ちなみに2013年の年間ベストアルバムはエル・スール・レコーズのHP内で公開して頂いてるので、興味のある方はエル・スール・レコーズのHP内で探し当ててください。
ページのリンクは貼らないのでご了承(諸々事情が…)。

では、本題。
選考期間は、2013年の12月から2014年の今日までにリリースされたアルバムから。
でも、期間はある程度曖昧でもいいと思うし、輸入盤に関してもそこまで縛る必要も無いから、大体の期間ということで。
今回は1位~5位までを紹介。

1. Bebson De La Rue + Trionyx / Groupe Électrogène
今年の新人賞(新人か?)と言おうか。
キンシャサのシンガー、ラッパーのベブソン・ドゥ・ラ・リュの2013年1stアルバム。
90年代から活動していて1stというのもちょっと疑わしいが、その長い活動期間で培ったであろう野生的でエネルギッシュな声が、キンシャサのストリート感を伝えるには必要十分で大いに適している。
ジュピテール・バゴンジもそうだったが、この生存本能丸出しな声を持つ者がストリートの兄貴になれるのだろうか。
基本は田舎的でルンバなギターと、おおらかでくぐもったビートで続くのだが、ときに美しく母性に満ちた女声コーラスが、演奏に乗るベブソンを更に引き立てるので、終始一定のテンションを落とすことなく、かつ「ゆるく」聴き続けることができる。
決して自分の内だけで消化しないコンゴレーズ・マナーがジュピテールより庶民的に思えるし、アコースティックでゆるめなファンクとベブソンの放つ声が共存するかのようにマッチしたことで、結果ストリートの再現に繋がっているのだろう。かっこいい!!

2Tinariwen / Emmaar
砂漠のブルース愛好家にとって避けては通れないビッグネーム。
今作ではマリでのレコーディングを断念して、北米西海岸の砂漠まで大移動したとか。
なんでもマリの紛争でメンバーの一人が誘拐されて、イブラヒムが「こんなところで音楽ムリ!」となったそう。
それでも絶対砂漠にこだわるあたりがドラマチックでかっこいい…。
砂漠のブルースって、音が遠くまで果てしなく響いて行く感じが好きなんだけど、彼らは真打ちたる存在なので、ますます空間的な音作りが緻密になってきますね。
アルバムの詳細がアナウンスされたときに、レッド・ホット・チリ・ペッパーズのギタリスト、ジョシュ・クリングホッファーが参加していると聞いて少し不安になった。
彼って技術的には言うこと無いんだけど、まだ若さに任せた勢いで切り抜ける部分が自身のバンドで見られるから、ティナリウェンのルーズさと合わないんじゃないかと思っていた。
でも、そういう心配は大体裏切られるもので、あれ?ジョシュどこ?っていうレベルまで溶け込んでるじゃないですか。
とはいえ、違う地域の砂でも受け入れる広い砂漠のようなバンドでありますし、演奏のジャム的要素が外部を受け入れやすくしている部分もありますね。
音楽的な水準が低くなることは絶対に無いし、ハンドクラッピングの一つも逃さずグルーヴに変えるあたりが王者の貫禄と言えるのだろう。

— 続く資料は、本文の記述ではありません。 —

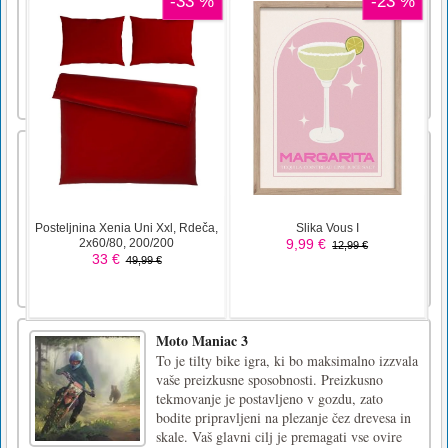
Ferrari Super Cars Slide
Igrajte to diapozitivno puzzle igre ferrari
super avtomobilov. Vsebuje 3 slike in 3
načine igranja.Za igranje te igre avtomobila
html5 uporabite miško
Jump Box Hero
Play Jump Box Hero , Keep Your Jump Box
Safe, Do Not Crash With Spikes, Keep The
Box In Your Control, Jump Jump Up The
High Jump Box Hero is a game that require
player to keep the box floating and get highest
score. Target for the diamonds and score high
while playing jump box he [...]
Moto Maniac 3
To je tilty bike igra, ki bo maksimalno izzvala
vaše preizkusne sposobnosti. Preizkusno
tekmovanje je postavljeno v gozdu, zato
bodite pripravljeni na plezanje čez drevesa in
skale. Vaš glavni cilj je premagati vse ovire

3.  Hassan Hakmoun / Unity
12年ぶりの新作だろうか。
グナワの先駆者として世界的に有名になった彼だが、12年というブランク期間に何をしていたかというと、日本人女性と結婚し、特に何をすること無く自由奔放に生活していたとか。
プライベートに関しては聞いた話でしかないから何とも言えないが…。
数年前からNYで着々とレコーディングしていた本作が遂に日の目を浴びたということで、2014年最大の作品として軒並み高い評価を受けたのだが、いやはや、これは本当に衝撃的なアルバムである。
まず聴こえてくるのが、超ド級な低音ゲンブリのリフ。
グナワを通り超え、ハード・ロックやファンクをも手中に抑え込んだとでも言うべきか、ハッサン流のスモーキーでヘヴィなグナワが、ブランク期間を無駄と思わせない進化と答えなのだ。
ハッサンの声にも注目しなくてはならない。
もはや人間を超えている。まるで猛獣のような声。
この声を含めて彼のグナワは成り立っており、本来グナワを構成する要素である呪術的なグルーヴも、彼の声を目として渦巻いている。
なぜ今作を1位にしなかったのかというと、個人的な話、1993年作のHassan Hakmoun & Zahar / Tranceのほうが実は好きなのだ。
年間ベストとは関係無いが、スタイリッシュでキレ味のある過去の作品もオススメしたい。

4. Angélique Kidjo / Eve
ミリアム・マケバではない、キジョだ。
見てくださいよこのジャケット。おしゃれ〜。
資◯堂のTSUB◯KI的な。
ジャケットが表現するように、美しくて強いアフリカ女性のバイタリティを、キジョが張りのある声とダイナミックでエレガントに作り込まれた演奏を従えて歌い上げるのだ。
アフロビート、レゲエ、ルンバ、スークース等々を見事にポップスとして生まれ変わらせている。
何度も言うようだが、演奏のレベルが妙に高い。
数曲ほどフィールド・レコーディングを行っているようで、かつこれほどのレベルとは…。
どうやらプロデューサーのパトリック・ジレット、なかなかのお方なのだろう。
聴いていると何かに包まれている感覚に陥り、あぁ、これがキジョの母性というか懐の深さというか、女性の強さみたいなものを心に直接突きつけられるよう。
今作、ドクター・ジョンやヴァンパイア・ウィークエンドのロスタム・バトマングリがゲストで参加していますが、キジョ本人は自分の母親もゲストで参加していることのほうを強くアピールしているようです。

5. Massilia Sound System / Massilia
今年で結成30周年、その記念というべきアルバム。
おっさん3人がマイクを持って声高らかに「立ち上がれ!」「マルセイユの誇りを!」と、まあ簡単に言うと戦おうということだ。混ざり合った血として。
攻撃的なリリックを攻撃的なサウンドに乗せて、ときに畳み掛けるように、聴衆に訴えかける姿は心打たれるというものです。
もとよりこのバンドはレゲエ・バンドなのですが、別働隊たちはパンクをやったりブルース・ロックをしたりと様々なので、今作においては、彼らの国フランスらしく「人種の坩堝」ならぬ「ジャンルの坩堝」と表現しておこう。
ヘヴィでありながら戦闘態勢バリバリなビートと3人のマイクリレーは、かっこいい!の一言。
彼らは国を愛し、国民を愛し、自身を奮い立たせ、聴くものを動かす力を持っている。
根本にある土着的なリズムがマルセイユの人々とワールド・ミュージックファンの心を掴んで離さないのでしょう。
昨年、別働隊であるムッスー・テ&レイ・ジューヴェンの来日ライブに行ったのだが、その時のおっさんたちのかっこよさ、渋さ、もう全てがパーフェクト!